The agency also issued a statement to explain its decision to suspend service Saturday night as violence raged in downtown Los Angeles.

“It was a rough weekend for our region, LA Metro and our riders. After the city of L.A. expanded its curfew citywide on Saturday night, Metro took the highly unusual step of suspending service systemwide at 8 p.m. to protect the safety of riders and employees,” the statement began.

“We’d like to explain our decision to suspend service Saturday and another issue that has been rightly questioned: the use of Metro buses by the LAPD to transport those who had been arrested.

“Both of these situations were criticized by riders and questioned by the media. On Sunday morning, we apologized to riders who were stranded, and we offered to reimburse them for expenses getting home.

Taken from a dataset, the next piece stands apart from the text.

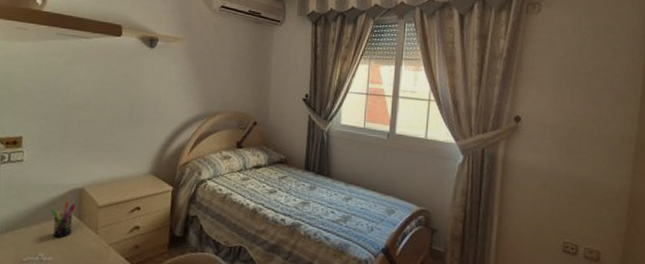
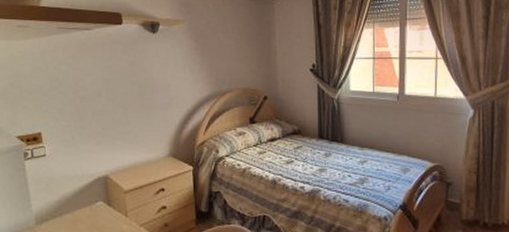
pen holder: present [51,201,77,238] -> none [80,189,104,223]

“We stand by our decision to put public safety first. While suspending service was a very difficult decision to make, we believe it was the right one given the growing violence on the streets of our county — other transit agencies across the U.S. had to do likewise. The safety of our riders and our staff has been, and will continue to be, our number one priority. Always. On Saturday afternoon, a Metro bus was trapped in the Fairfax District among protest crowds, threatening the safety of our operator. The bus was vandalized extensively. We’ve had about 62 buses damaged, including many in downtown Los Angeles on Friday night. That, of course, impacts our ability to provide transit service to our customers.

“We also very much want to reiterate our apology to transit customers who were left stranded and for the delay in announcing that we were suspending service. Metro did reissue some buses to pick up stranded passengers in specific areas of L.A. and we sent Street Supervisors to various areas to patrol bus stops and notify riders that they needed to make other arrangements to get home. We understand that did not help all riders.

“It is an unfortunate and unintentional coincidence that service suspension occurred at the same time local law enforcement requested our agency to provide eight Metro buses to transport detainees that night. Metro is required by law to provide mutual aid in times of emergencies.

“We recognize the incongruent and unfortunate optics of this situation — taking transit services away from riders while providing our equipment for other purposes. We were asked to provide six buses tonight and we did so. We have asked authorities to exhaust their resources first before requesting our vehicles.

“It is not Metro’s choice to provide these buses. And to be clear about Saturday night: Metro’s decision to suspend service was based solely on public safety and had nothing to do with law enforcement’s request to utilize Metro buses to transport detainees. With the exceptions of some rolling detours and station closures, we ran our regular service Sunday and we’re doing so again today and tonight.”

Officials said that people who were able to get rides on Uber, Lyft or via taxi to replace a Metro trip are eligible for reimbursement if they have receipts. Patrons should contact Metro Customer Relations at 323-466-3876 for additional reimbursement information.